Tunnel traffic gets dropped when "Enforce Symmetric Return" is enabled in PBF Rule after upgrading firewall to 11.0.0.
7301
Created On 06/26/23 07:46 AM - Last Modified 11/12/24 22:44 PM
Symptom
- GP Users are unable to access internet when traffic passes through the firewall.
- This issue is not limited to only GP Tunnel, it can happen to any tunnel traffic including IPSec and GRE VPNs.
- The PBF rule is configured with "Enforce Symmetric Return" option enabled and with next hop as ISP IP address and interface selected as firewall's external interface.
- The ping to 8.8.8.8 from the GP User fails with "Request Time Out"
- From below "show session id" logs, there's no "Symmetric Return Mac" for "s2c" flow and hence the s2c flow does not get installed.

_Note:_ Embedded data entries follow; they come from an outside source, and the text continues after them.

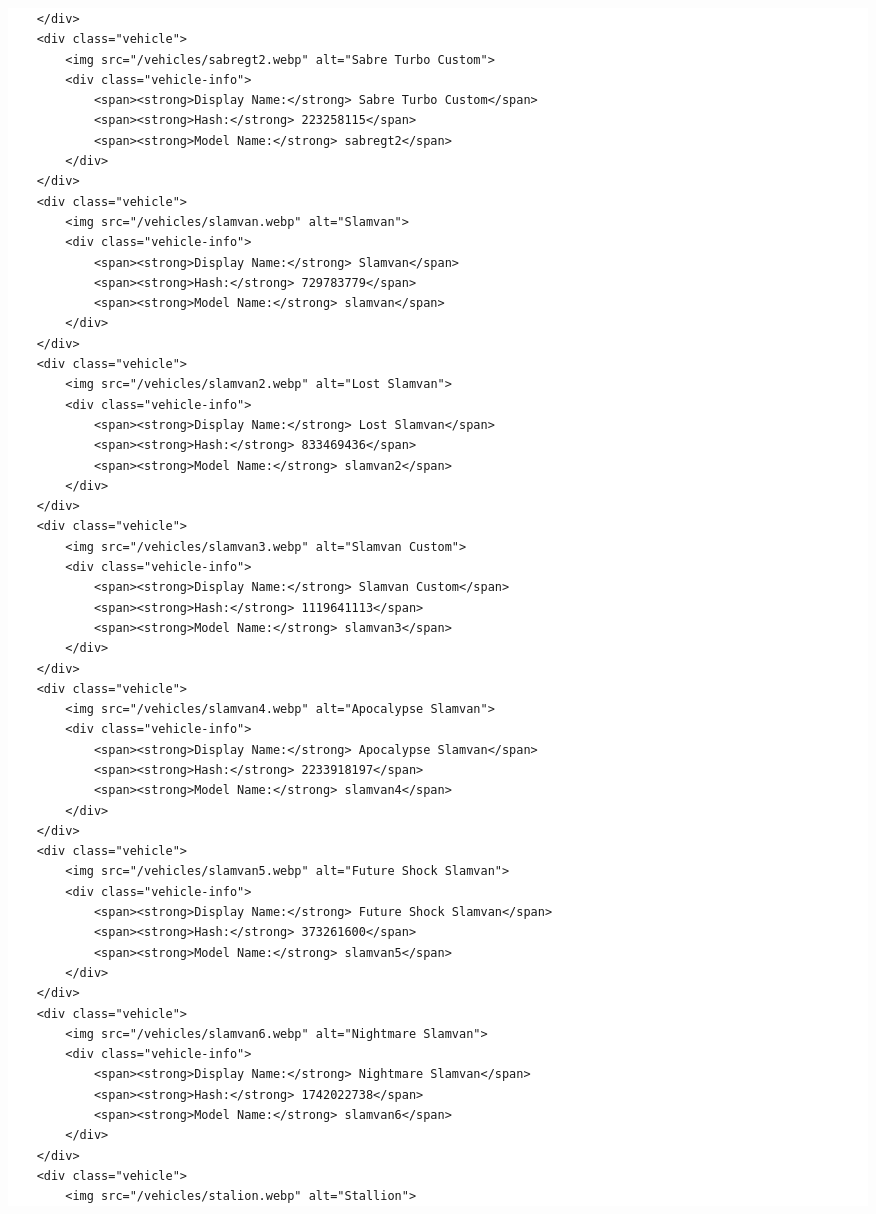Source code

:         </div>
        <div class="vehicle">
            <img src="/vehicles/sabregt2.webp" alt="Sabre Turbo Custom">
            <div class="vehicle-info">
                <span><strong>Display Name:</strong> Sabre Turbo Custom</span>
                <span><strong>Hash:</strong> 223258115</span>
                <span><strong>Model Name:</strong> sabregt2</span>
            </div>
        </div>
        <div class="vehicle">
            <img src="/vehicles/slamvan.webp" alt="Slamvan">
            <div class="vehicle-info">
                <span><strong>Display Name:</strong> Slamvan</span>
                <span><strong>Hash:</strong> 729783779</span>
                <span><strong>Model Name:</strong> slamvan</span>
            </div>
        </div>
        <div class="vehicle">
            <img src="/vehicles/slamvan2.webp" alt="Lost Slamvan">
            <div class="vehicle-info">
                <span><strong>Display Name:</strong> Lost Slamvan</span>
                <span><strong>Hash:</strong> 833469436</span>
                <span><strong>Model Name:</strong> slamvan2</span>
            </div>
        </div>
        <div class="vehicle">
            <img src="/vehicles/slamvan3.webp" alt="Slamvan Custom">
            <div class="vehicle-info">
                <span><strong>Display Name:</strong> Slamvan Custom</span>
                <span><strong>Hash:</strong> 1119641113</span>
                <span><strong>Model Name:</strong> slamvan3</span>
            </div>
        </div>
        <div class="vehicle">
            <img src="/vehicles/slamvan4.webp" alt="Apocalypse Slamvan">
            <div class="vehicle-info">
                <span><strong>Display Name:</strong> Apocalypse Slamvan</span>
                <span><strong>Hash:</strong> 2233918197</span>
                <span><strong>Model Name:</strong> slamvan4</span>
            </div>
        </div>
        <div class="vehicle">
            <img src="/vehicles/slamvan5.webp" alt="Future Shock Slamvan">
            <div class="vehicle-info">
                <span><strong>Display Name:</strong> Future Shock Slamvan</span>
                <span><strong>Hash:</strong> 373261600</span>
                <span><strong>Model Name:</strong> slamvan5</span>
            </div>
        </div>
        <div class="vehicle">
            <img src="/vehicles/slamvan6.webp" alt="Nightmare Slamvan">
            <div class="vehicle-info">
                <span><strong>Display Name:</strong> Nightmare Slamvan</span>
                <span><strong>Hash:</strong> 1742022738</span>
                <span><strong>Model Name:</strong> slamvan6</span>
            </div>
        </div>
        <div class="vehicle">
            <img src="/vehicles/stalion.webp" alt="Stallion">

admin@PaloAlto> show session id 7xx
Session 7xx
c2s flow:
source: 10.x.x.x [SSLVPN]
dst: 8.8.8.8
proto: 1
sport: 1 dport: 104
state: INIT type: FLOW
src user: test
dst user: unknown
pbf rule: Test-pbf
s2c flow:
source: 8.8.8.8 [UNTRUST]
dst: 10.x.x.x
proto: 1
sport: 104 dport: 1
state: INIT type: FLOW
src user: unknown
dst user: test
pbf rule: Test-pbf
symmetric return mac: ***N/A***. >>>> No Symmetric Return MAC available
......(Output Omitted).......
- Firewall drops the return traffic by incrementing the global counter "flow_tunnel_encap_err":
admin@PaloAlto> show counter global filter delta yes packet-filter yes severity drop
Global counters:
Elapsed time since last sampling: 4.792 seconds
name value rate severity category aspect description
--------------------------------------------------------------------------------
flow_tunnel_encap_err 1 0 drop flow tunnel Packet dropped: tunnel encapsulation error
Note: To get specific drop counters, "Packet Capture Filters" Must be applied and enabled. Refer to Getting Started - Packet Capture.
- From cli the output of "show pbf return-mac all" has no entries.
admin@PaloAlto> show pbf return-mac all
current pbf configuation version: 2
total return nexthop addresses : 0
index pbf id ver hw address ip address
return mac egress port
--------------------------------------------------------------------------------
maximum of ipv4 return mac entries supported : 1500
total ipv4 return mac entries in table : 0
total ipv4 return mac entries shown : 0
status: s - static, c - complete, e - expiring, i - incomplete
pbf rule id ip address hw address port status ttl
--------------------------------------------------------------------------------
maximum of ipv6 return mac entries supported : 1500
total ipv6 return mac entries in table : 0
total ipv6 return mac entries shown : 0
status: s - static, c - complete, e - expiring, i - incomplete
pbf rule id ip address hw address status
--------------------------------------------------------------------------------Environment
- Palo Alto Firewalls
- PAN-OS 11.0.0
- PBF rule configured with Enforce Symmetric Return Enabled.
- GP, IPSec or GRE VPNs.
Cause
- Software Issue
Resolution
- The issue has been addressed under PAN-220921 in PAN-OS 11.0.2h1 and 11.0.3
- Upgrade to the above coder or newer versions will resolve the issue.